TASK GOAL » Each line with the string "include" is to be copied from the records below.

── LISTED ENTRIES ──

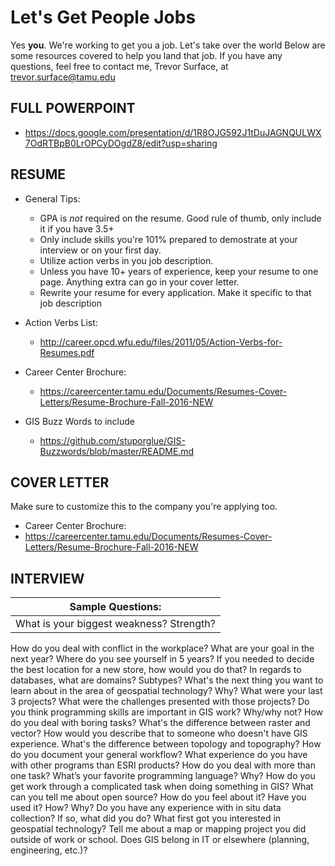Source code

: # Let's Get People Jobs
Yes **you**. We're working to get you a job. Let's take over the world
Below are some resources covered to help you land that job. If you have any questions, feel free to contact me, Trevor Surface, at trevor.surface@tamu.edu 

## **FULL POWERPOINT**
- https://docs.google.com/presentation/d/1R8OJG592J1tDuJAGNQULWX7OdRTBpB0LrOPCyDOgdZ8/edit?usp=sharing
## **RESUME**
- General Tips: 
  - GPA is _not_ required on the resume. Good rule of thumb, only include it if you have 3.5+
  - Only include skills you're 101% prepared to demostrate at your interview or on your first day. 
  - Utilize action verbs in you job description. 
  - Unless you have 10+ years of experience, keep your resume to one page. Anything extra can go in your cover letter. 
  - Rewrite your resume for every application. Make it specific to that job description
  
- Action Verbs List: 
  - http://career.opcd.wfu.edu/files/2011/05/Action-Verbs-for-Resumes.pdf
  
- Career Center Brochure: 
  - https://careercenter.tamu.edu/Documents/Resumes-Cover-Letters/Resume-Brochure-Fall-2016-NEW
  
- GIS Buzz Words to include
  - https://github.com/stuporglue/GIS-Buzzwords/blob/master/README.md
  
 ## **COVER LETTER**
  Make sure to customize this to the company you're applying too. 
  
 - Career Center Brochure: 
  - https://careercenter.tamu.edu/Documents/Resumes-Cover-Letters/Resume-Brochure-Fall-2016-NEW
  
  
 ## **INTERVIEW**
  
| Sample Questions: |
| ------ |
What is your biggest weakness? Strength? |
How do you deal with conflict in the workplace?
What are your goal in the next year? 
Where do you see yourself in 5 years?
If you needed to decide the best location for a new store, how would you do that?
In regards to databases, what are domains? Subtypes?
What's the next thing you want to learn about in the area of geospatial technology? Why?
What were your last 3 projects? What were the challenges presented with those projects?
Do you think programming skills are important in GIS work? Why/why not?
How do you deal with boring tasks? 
What's the difference between raster and vector? How would you describe that to someone who doesn't have GIS experience. 
What's the difference between topology and topography?
How do you document your general workflow?
What experience do you have with other programs than ESRI products?
How do you deal with more than one task?
What’s your favorite programming language? Why?
How do you get work through a complicated task when doing something in GIS?
What can you tell me about open source? How do you feel about it? Have you used it? How? Why?
Do you have any experience with in situ data collection? If so, what did you do?
What first got you interested in geospatial technology?
Tell me about a map or mapping project you did outside of work or school.
Does GIS belong in IT or elsewhere (planning, engineering, etc.)?

  
  
  
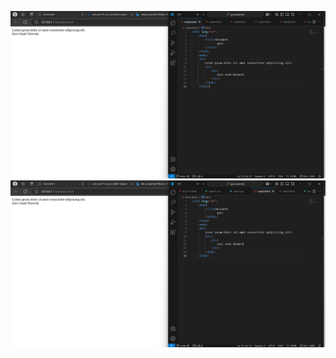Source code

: ![image alt](https://github.com/banupriya1719/GUVITASKHTML/blob/50f735845b0954d0e0d7004a0bd7a813324d5045/Screenshot%202025-03-10%20213720.png)
![image alt](https://github.com/banupriya1719/GUVITASKHTML/blob/main/Screenshot%202025-03-10%20213804.png?raw=true)
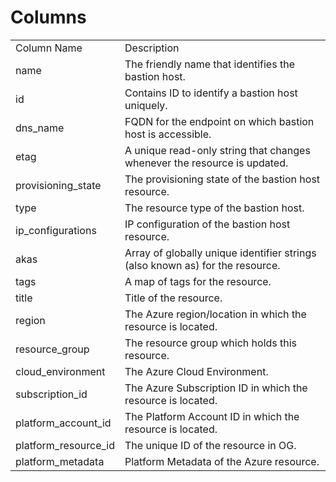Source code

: # Columns  

<table>
	<tr><td>Column Name</td><td>Description</td></tr>
	<tr><td>name</td><td>The friendly name that identifies the bastion host.</td></tr>
	<tr><td>id</td><td>Contains ID to identify a bastion host uniquely.</td></tr>
	<tr><td>dns_name</td><td>FQDN for the endpoint on which bastion host is accessible.</td></tr>
	<tr><td>etag</td><td>A unique read-only string that changes whenever the resource is updated.</td></tr>
	<tr><td>provisioning_state</td><td>The provisioning state of the bastion host resource.</td></tr>
	<tr><td>type</td><td>The resource type of the bastion host.</td></tr>
	<tr><td>ip_configurations</td><td>IP configuration of the bastion host resource.</td></tr>
	<tr><td>akas</td><td>Array of globally unique identifier strings (also known as) for the resource.</td></tr>
	<tr><td>tags</td><td>A map of tags for the resource.</td></tr>
	<tr><td>title</td><td>Title of the resource.</td></tr>
	<tr><td>region</td><td>The Azure region/location in which the resource is located.</td></tr>
	<tr><td>resource_group</td><td>The resource group which holds this resource.</td></tr>
	<tr><td>cloud_environment</td><td>The Azure Cloud Environment.</td></tr>
	<tr><td>subscription_id</td><td>The Azure Subscription ID in which the resource is located.</td></tr>
	<tr><td>platform_account_id</td><td>The Platform Account ID in which the resource is located.</td></tr>
	<tr><td>platform_resource_id</td><td>The unique ID of the resource in OG.</td></tr>
	<tr><td>platform_metadata</td><td>Platform Metadata of the Azure resource.</td></tr>
</table>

───

EXERCISE ANSWER »
  - GPA is _not_ required on the resume. Good rule of thumb, only include it if you have 3.5+
  - Only include skills you're 101% prepared to demostrate at your interview or on your first day. 
- GIS Buzz Words to include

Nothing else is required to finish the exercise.